Rispondendo a una serie di domande del pubblico, Sua Santità ha raccomandato che, per essere efficace, un insegnante si deve preoccupare del benessere dei suoi studenti per tutta la vita. Deve essere un esempio vivente di compassione nella sua condotta. A un docente che gli chiedeva quale mantra insegnare ai suoi alunni Sua Santità ha suggerito “Om ara patsa na dhi”, il mantra di Manjushri, il bodhisattva della saggezza. Per sottolineare le relazioni indo-tibetane ha citato un maestro tibetano del XV secolo che disse che, fino a quando la luce dell'India non raggiunse il Tibet, la Terra delle Nevi era rimasta nelle tenebre.
Alla domanda se il buddhismo fosse in contrapposizione con l’induismo. Sua Santità ha risposto che le due tradizioni hanno in comune i tre addestramenti: etica, concentrazione e saggezza (shila, shamatha e vipashyana). Citando una conversazione avuta con uno Swami, qui a Bangalore, ha spiegato che dove le due tradizioni differiscono è nella rispettiva posizione su atman e anatman: Sua Santità ha detto allo Swami “tu credi nell'atman, io credo nell'anatman. E’ una questione di opinione personale”.
Ci sono state diverse domande su come affrontare la rabbia. Sua Santità ha sottolineato che quando si è arrabbiati è più difficile trovare una soluzione ai problemi ed è anche più difficile distinguere ciò che è giusto da ciò che è sbagliato. Ha raccomandato di leggere la "Guida allo stile di vita del Bodhisattva" di Shantideva, che è ora disponibile in un'ampia gamma di lingue. Nei capitoli 6 e 8, il libro spiega i metodi per affrontare la rabbia e l’egocentrismo.
Sua Santità ha detto a un ragazzo preoccupato per i problemi ambientali che come membro della generazione del XXI secolo rappresenta il futuro del mondo.

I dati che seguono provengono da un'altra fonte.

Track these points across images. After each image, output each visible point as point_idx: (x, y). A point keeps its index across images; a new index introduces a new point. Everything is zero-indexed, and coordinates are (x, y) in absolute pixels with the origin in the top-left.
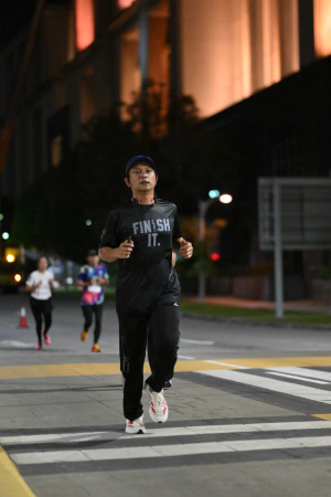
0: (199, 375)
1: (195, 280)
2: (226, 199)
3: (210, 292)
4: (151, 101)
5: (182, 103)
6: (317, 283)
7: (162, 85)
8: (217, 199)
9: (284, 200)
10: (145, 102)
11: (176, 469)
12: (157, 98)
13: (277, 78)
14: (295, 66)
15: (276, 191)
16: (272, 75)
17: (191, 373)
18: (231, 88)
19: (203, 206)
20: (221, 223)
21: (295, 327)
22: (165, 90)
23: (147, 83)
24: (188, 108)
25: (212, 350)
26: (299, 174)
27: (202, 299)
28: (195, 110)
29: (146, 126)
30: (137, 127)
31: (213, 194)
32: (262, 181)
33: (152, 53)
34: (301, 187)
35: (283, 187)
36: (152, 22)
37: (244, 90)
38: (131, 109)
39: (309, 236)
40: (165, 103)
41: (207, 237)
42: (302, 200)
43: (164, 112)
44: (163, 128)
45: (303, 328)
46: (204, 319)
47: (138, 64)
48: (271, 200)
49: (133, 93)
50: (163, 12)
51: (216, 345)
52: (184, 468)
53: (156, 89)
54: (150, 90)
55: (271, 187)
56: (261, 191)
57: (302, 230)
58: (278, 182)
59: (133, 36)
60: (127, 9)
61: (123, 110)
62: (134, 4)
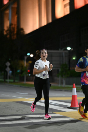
0: (24, 102)
1: (23, 77)
2: (32, 56)
3: (27, 80)
4: (12, 29)
5: (20, 30)
7: (15, 25)
8: (29, 56)
10: (10, 29)
12: (14, 28)
14: (50, 21)
16: (44, 23)
17: (22, 102)
18: (33, 26)
19: (26, 58)
20: (30, 62)
22: (16, 26)
23: (11, 25)
24: (22, 31)
25: (27, 96)
26: (51, 49)
27: (25, 82)
28: (24, 32)
29: (10, 36)
30: (8, 36)
31: (28, 54)
33: (13, 16)
34: (51, 53)
36: (13, 8)
37: (37, 27)
38: (6, 31)
40: (16, 30)
41: (26, 66)
42: (52, 56)
43: (15, 32)
44: (15, 36)
46: (26, 87)
47: (9, 19)
49: (7, 27)
50: (16, 6)
51: (29, 94)
52: (19, 127)
53: (13, 26)
54: (12, 26)
59: (7, 12)
60: (6, 5)
61: (5, 31)
62: (7, 3)
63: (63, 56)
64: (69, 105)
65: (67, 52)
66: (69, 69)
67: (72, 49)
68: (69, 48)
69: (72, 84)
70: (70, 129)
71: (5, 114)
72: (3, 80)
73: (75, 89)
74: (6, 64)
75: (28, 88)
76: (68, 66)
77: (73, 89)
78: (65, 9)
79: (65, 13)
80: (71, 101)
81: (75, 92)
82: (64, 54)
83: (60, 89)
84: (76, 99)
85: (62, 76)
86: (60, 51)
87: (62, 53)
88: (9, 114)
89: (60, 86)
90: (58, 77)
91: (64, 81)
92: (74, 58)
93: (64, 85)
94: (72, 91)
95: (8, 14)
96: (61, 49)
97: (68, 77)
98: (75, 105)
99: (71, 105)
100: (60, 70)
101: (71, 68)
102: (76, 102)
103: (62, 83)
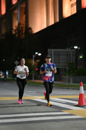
0: (32, 100)
1: (32, 75)
2: (40, 54)
3: (35, 79)
4: (20, 28)
5: (28, 29)
6: (63, 76)
7: (23, 24)
8: (37, 54)
9: (54, 55)
11: (25, 125)
12: (22, 28)
13: (53, 23)
14: (58, 20)
15: (53, 52)
16: (52, 22)
17: (30, 100)
18: (41, 26)
19: (34, 56)
20: (38, 61)
21: (57, 88)
22: (24, 26)
23: (19, 24)
24: (30, 31)
25: (36, 94)
26: (58, 48)
27: (33, 81)
28: (32, 31)
29: (19, 35)
30: (17, 35)
31: (36, 53)
32: (49, 50)
33: (21, 16)
34: (59, 52)
35: (54, 51)
36: (21, 8)
37: (45, 26)
38: (15, 31)
39: (61, 64)
40: (24, 29)
41: (34, 64)
42: (59, 55)
43: (24, 32)
44: (24, 36)
45: (59, 88)
47: (17, 19)
48: (51, 55)
49: (16, 27)
50: (24, 6)
51: (37, 92)
54: (20, 26)
55: (51, 51)
56: (49, 52)
57: (59, 63)
58: (53, 50)
59: (16, 12)
60: (14, 5)
61: (13, 31)
62: (16, 3)
63: (70, 55)
64: (77, 103)
65: (74, 50)
66: (76, 68)
67: (79, 48)
68: (76, 47)
69: (80, 83)
70: (77, 127)
71: (15, 112)
72: (12, 78)
73: (82, 88)
74: (15, 63)
75: (36, 86)
76: (75, 65)
77: (81, 87)
78: (72, 8)
79: (71, 13)
80: (78, 99)
81: (82, 91)
82: (71, 53)
83: (68, 88)
84: (83, 97)
85: (69, 75)
86: (67, 50)
87: (70, 52)
88: (18, 112)
89: (67, 84)
90: (65, 75)
91: (71, 80)
92: (81, 57)
93: (71, 83)
94: (79, 89)
95: (17, 14)
96: (69, 48)
97: (75, 75)
98: (82, 104)
99: (79, 103)
100: (67, 69)
101: (78, 67)
102: (83, 100)
103: (69, 81)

Ha aggiunto che se si faranno da ora dei passi per proteggere l'ecologia, tra 30 o 40 anni il mondo potrebbe essere un posto migliore. Sua Santità ha aggiunto che la smilitarizzazione, compresa l'eliminazione delle armi nucleari, è un altro obiettivo fondamentale, ma per raggiungerlo è necessario un autentico disarmo interiore.
In una città dove molte persone lavorano nel settore dell’information technology, Sua Santità ha ricordato che queste tecnologie nascono dalla mente umana. È fondamentale tenerlo presente: perché la tecnologia sia utile, gli esseri umani devono averne il pieno controllo.
L'ultima domanda riguardava lo scopo della vita. Sua Santità ha detto che senza alcun dubbio lo scopo della vita è trovare la felicità e la gioia. Nulla è certo, ma viviamo nella speranza. Quando si perde la speranza non abbiamo più nulla e possiamo sprofondare nella disperazione. Quindi, la conclusione ovvia, è che lo scopo della vita è la felicità e la gioia.
Domani Sua Santità terrà di nuovo una conferenza pubblica, su richiesta di Vidyaloke.